Eduardo Fernández
Director of the Institute of Bioengineering at the Miguel Hernandez University of Elche and director of the Biomedical Neuroengineering group at the Center for Biomedical Research Network on Bioengineering, Biomaterials and Nanomedicine (CIBER-BBN)
Cervical spinal cord injury often results in permanent impairment of the functions of the arms and hands, and this has a major impact on the quality of life of those affected. One of the main obstacles to developing effective therapies in this field is the limited repair and regenerative capacity of the central nervous system.
This study introduces a new non-invasive therapeutic strategy to restore some of the functions lost as a result of spinal cord damage. The treatment consists of applying electrical stimulation to the area of injury while rehabilitation activities are performed. This is done using external electrodes placed above and below the lesion.

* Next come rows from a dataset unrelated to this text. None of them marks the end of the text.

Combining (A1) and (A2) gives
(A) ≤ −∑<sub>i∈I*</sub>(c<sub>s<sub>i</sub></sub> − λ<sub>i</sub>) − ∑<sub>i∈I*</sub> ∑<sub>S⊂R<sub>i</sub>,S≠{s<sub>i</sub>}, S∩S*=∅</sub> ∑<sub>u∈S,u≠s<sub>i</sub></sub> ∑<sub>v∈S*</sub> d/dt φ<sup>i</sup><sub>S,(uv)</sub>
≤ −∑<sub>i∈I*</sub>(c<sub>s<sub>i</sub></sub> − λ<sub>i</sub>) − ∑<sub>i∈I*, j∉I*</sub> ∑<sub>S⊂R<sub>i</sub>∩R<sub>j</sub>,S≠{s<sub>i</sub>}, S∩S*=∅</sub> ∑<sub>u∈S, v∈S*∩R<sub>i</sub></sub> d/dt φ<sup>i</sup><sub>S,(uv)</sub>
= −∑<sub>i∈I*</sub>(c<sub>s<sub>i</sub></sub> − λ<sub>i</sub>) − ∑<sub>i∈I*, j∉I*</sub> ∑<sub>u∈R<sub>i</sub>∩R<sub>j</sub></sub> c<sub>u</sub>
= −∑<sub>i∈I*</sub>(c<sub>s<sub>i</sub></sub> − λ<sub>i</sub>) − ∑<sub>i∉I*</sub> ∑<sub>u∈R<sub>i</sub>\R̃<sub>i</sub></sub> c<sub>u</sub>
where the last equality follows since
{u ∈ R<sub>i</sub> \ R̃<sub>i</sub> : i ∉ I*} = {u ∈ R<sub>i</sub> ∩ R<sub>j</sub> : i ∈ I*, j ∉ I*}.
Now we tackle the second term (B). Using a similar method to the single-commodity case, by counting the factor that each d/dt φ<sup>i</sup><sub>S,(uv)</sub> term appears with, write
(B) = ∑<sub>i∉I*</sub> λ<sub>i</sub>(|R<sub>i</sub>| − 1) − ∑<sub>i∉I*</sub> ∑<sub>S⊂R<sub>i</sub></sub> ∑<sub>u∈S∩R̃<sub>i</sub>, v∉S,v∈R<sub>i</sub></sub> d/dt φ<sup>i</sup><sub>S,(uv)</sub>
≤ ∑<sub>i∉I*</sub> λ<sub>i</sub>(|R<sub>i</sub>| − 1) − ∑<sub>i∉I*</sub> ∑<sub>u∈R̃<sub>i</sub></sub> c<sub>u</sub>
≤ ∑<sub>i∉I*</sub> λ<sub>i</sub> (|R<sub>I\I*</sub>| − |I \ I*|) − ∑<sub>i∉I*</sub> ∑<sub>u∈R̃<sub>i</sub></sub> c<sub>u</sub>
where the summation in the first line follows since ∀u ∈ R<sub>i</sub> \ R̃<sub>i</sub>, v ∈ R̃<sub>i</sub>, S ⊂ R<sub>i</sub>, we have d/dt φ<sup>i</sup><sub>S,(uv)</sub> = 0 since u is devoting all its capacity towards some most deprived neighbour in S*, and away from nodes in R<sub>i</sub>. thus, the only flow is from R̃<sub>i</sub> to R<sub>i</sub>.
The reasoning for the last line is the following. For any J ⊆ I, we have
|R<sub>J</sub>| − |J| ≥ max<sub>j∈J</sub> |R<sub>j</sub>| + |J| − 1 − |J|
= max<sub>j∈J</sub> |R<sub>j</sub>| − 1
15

The study is well designed and of high quality. It has been conducted in patients with incomplete spinal cord injury of more than 12 months' duration. This is important because the effects of rehabilitation are often very limited once the chronic phase of tetraplegia is reached. The results show that 72% of patients achieve significant improvements in arm muscle strength and hand grip ability with electrical stimulation. In addition, the researchers found no significant adverse effects and the treatment also appears to induce an improvement in sensory function below the level of the lesion. However, it should be noted that there is no control group and it is not a randomised trial, so further studies are still needed to confirm the effectiveness of this new therapeutic approach and to identify those patients who could benefit most from this treatment. In this context, it should be borne in mind that there is great variability in the motor functions of people with tetraplegia and that the mechanisms responsible for the improvements induced by electrical stimulation are not yet well understood.
The future is bright and we must be prepared to include these new therapies in the routine clinical treatment of patients with spinal cord injury. However, it is necessary to move forward slowly and not to raise false expectations.